Is my baby ready for solid foods?


If you had grown up in the village, you would agree with me that in this part of the world, Grandmothers, neighbors, and well-wishers are always in a hurry for babies to start solids.

You get to hear statements like ‘breastmilk can never be enough! Some even force-feed their babies with Pap (Akamu) while some start gulping diet in their one-month-old.
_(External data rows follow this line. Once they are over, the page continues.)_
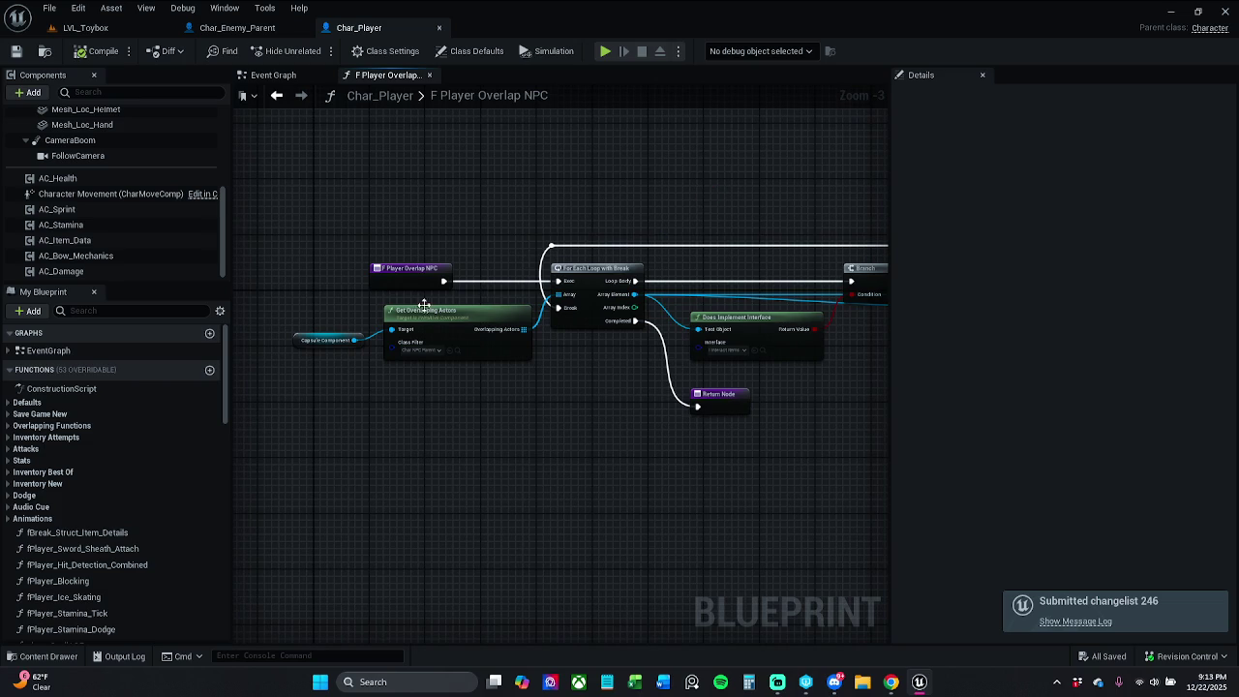
Nudge Char_Player's Capsule Component and Get Overlapping Actors nodes and save the blueprint
{"action": "mouse_move", "coordinate": [352, 379]}
{"action": "left_mouse_down"}
{"action": "mouse_move", "coordinate": [463, 320]}
{"action": "mouse_move", "coordinate": [444, 321]}
{"action": "left_mouse_up"}
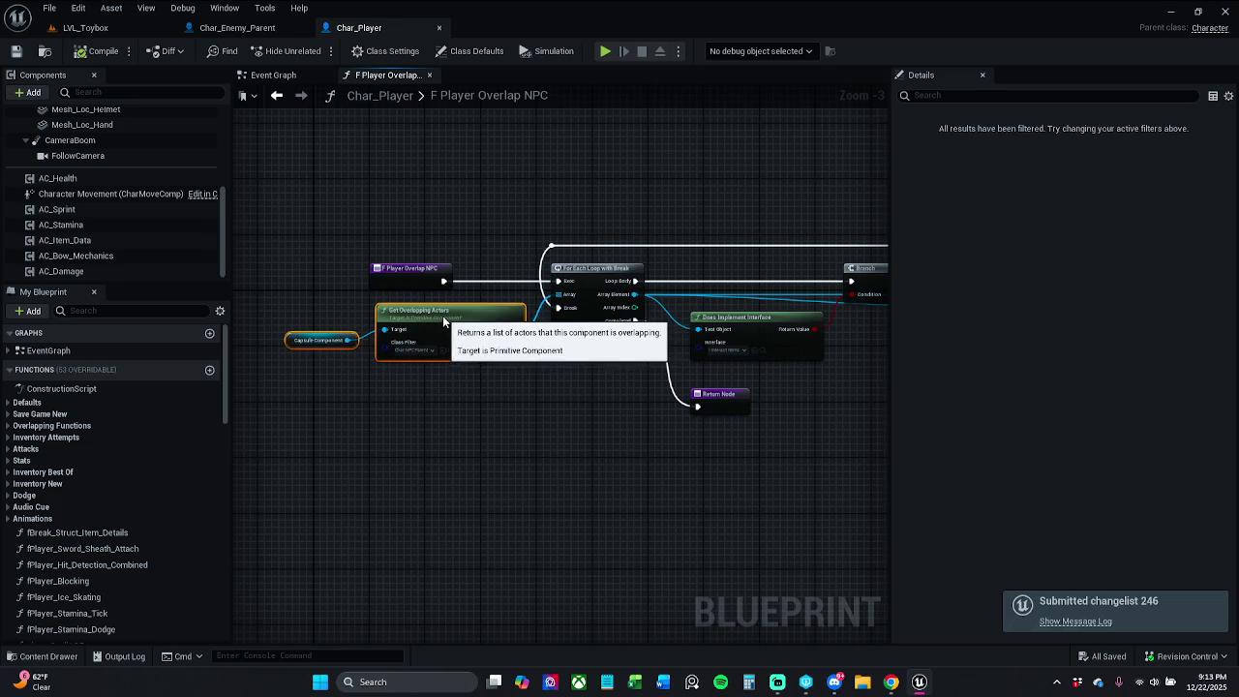
{"action": "mouse_move", "coordinate": [317, 343]}
{"action": "left_mouse_down"}
{"action": "mouse_move", "coordinate": [325, 336]}
{"action": "mouse_move", "coordinate": [318, 347]}
{"action": "left_mouse_up"}
{"action": "left_click", "coordinate": [262, 290]}
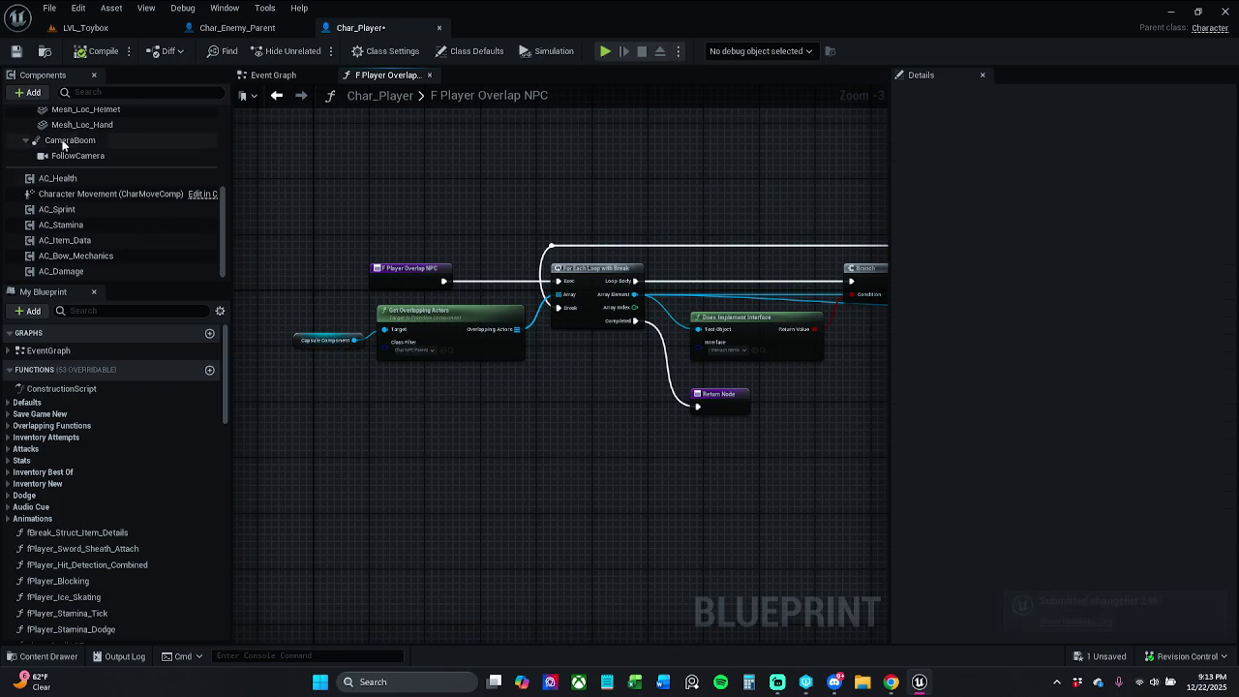
{"action": "left_click", "coordinate": [16, 54]}
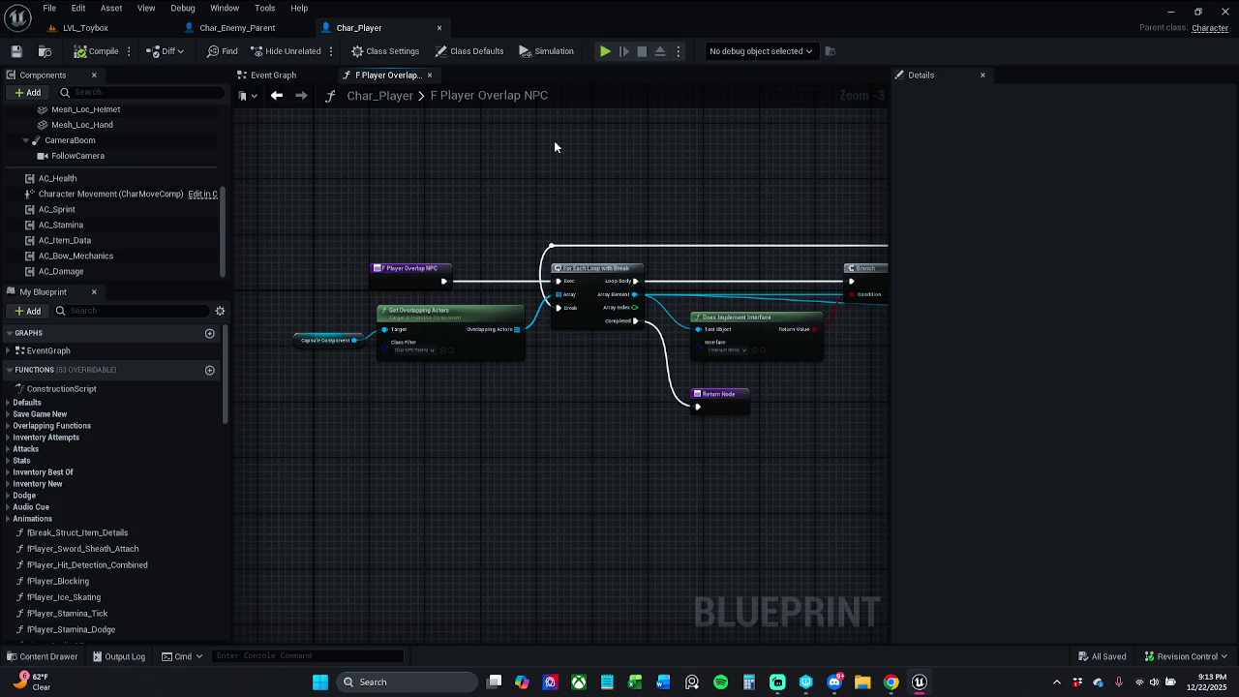
{"action": "left_click", "coordinate": [428, 75]}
These aren’t right and can be a very harmful and hurtful practice for your toddler.

Health experts and breastfeeding experts agree that it’s best to wait until your baby is around six months old before offering solid foods.
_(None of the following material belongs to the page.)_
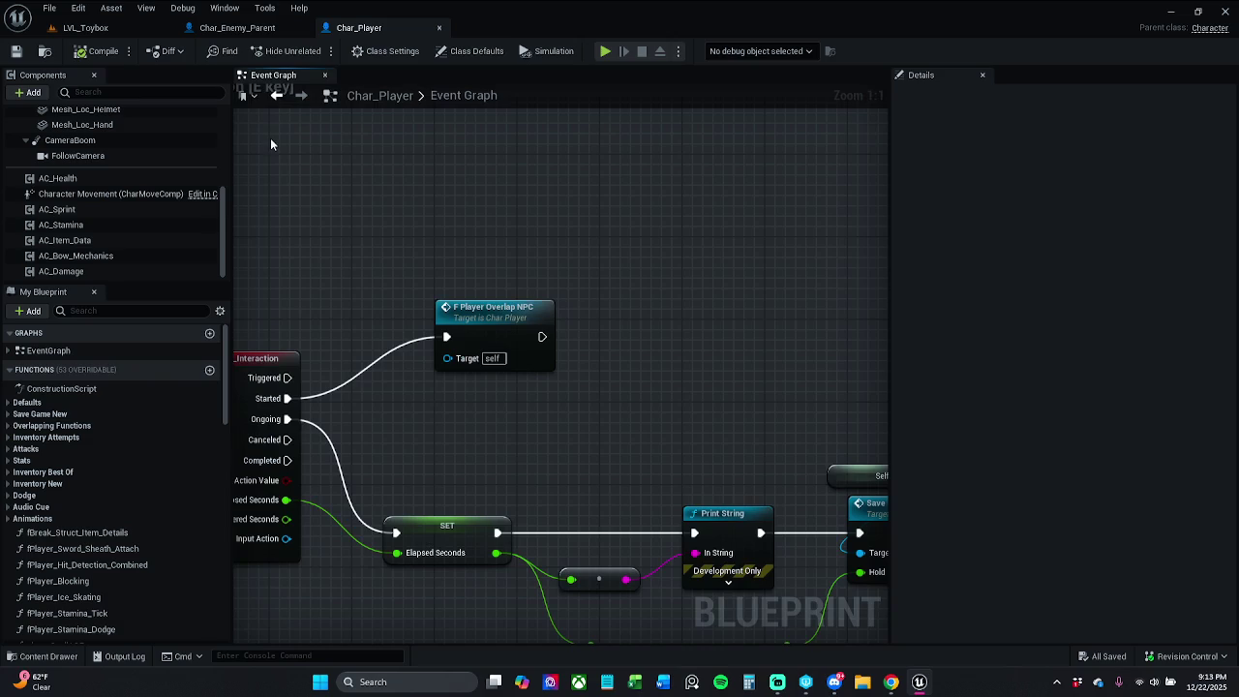
In Char_Enemy_Parent, frame the Knockback comment and move the Set State Attacking nodes down-left
{"action": "left_click", "coordinate": [240, 27]}
{"action": "scroll", "coordinate": [445, 339], "scroll_direction": "down", "scroll_amount": 8}
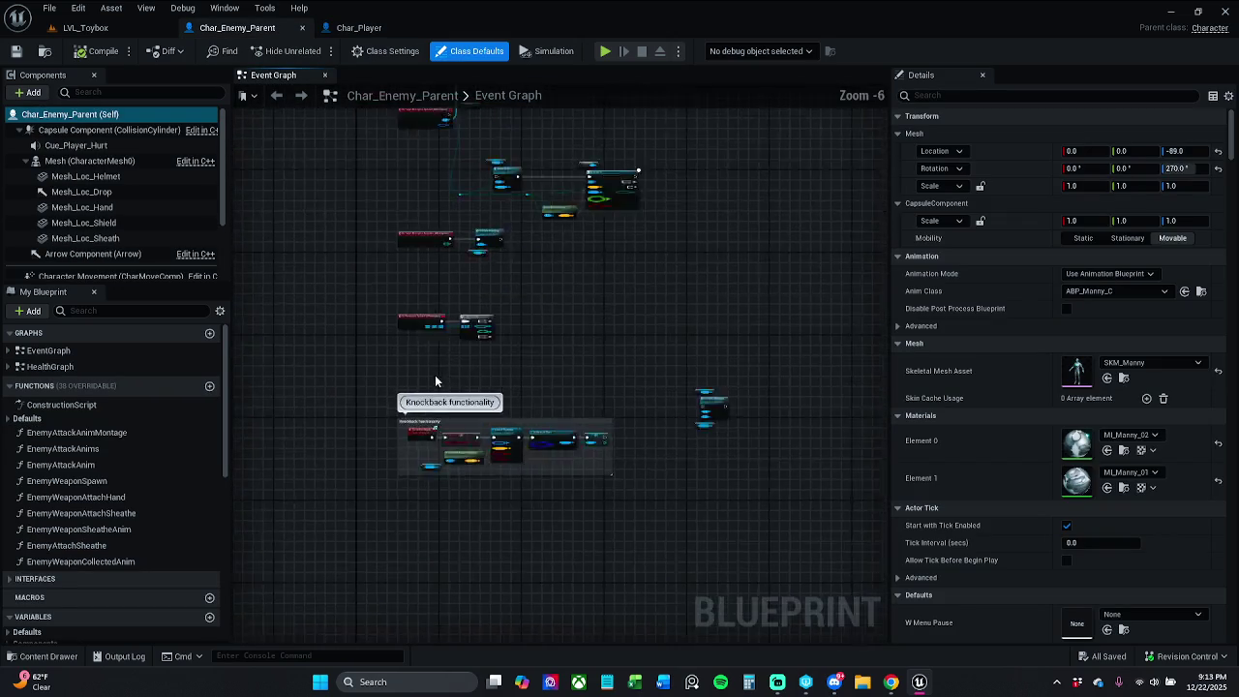
{"action": "scroll", "coordinate": [573, 401], "scroll_direction": "up", "scroll_amount": 6}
The World Health Organization and many other health organizations recommend that babies be exclusively breastfed (no cereal, juice or other foods) for the first 6 months of life.

If you give your baby solids too early, there is a huge risk of digestive problems or food allergies developing as your babies’ digestive system is still too tender.

Also, if solid food completely replaces breast milk or formula too quickly, your baby is at risk of infections and becoming malnourished.

Although the maturity of baby’s digestive system is not something that we can readily observe, research indicates that 6 months appears to be ideal for avoiding increased illness and other health risks of too-early solids.


Is my baby ready for solid foodsHere are ways to tell when your baby is developmentally ready for solids.

  • Baby can sit up well without support.
  • Baby has lost the tongue-thrust reflex and does not automatically push solids out of his mouth with his tongue.
  • Baby is ready and willing to chew.
  • Baby is developing a “pincer” grasp, where he picks up food or other objects between thumb and forefinger.
  • Baby is eager to participate in mealtime and may try to grab food and put it in his mouth.

Many parents especially the mothers can’t wait to reduce the demand and burden of breastfeeding, you should also read the  5 Ways New Parent Can Get More Sleep (New Mom After Child Birth) but keep to mind that breastfeeding is essential.

Exclusive breastfeeding to about six months allows your infant to have greater immunologic protection and limit the exposure to pathogens at a vulnerable age.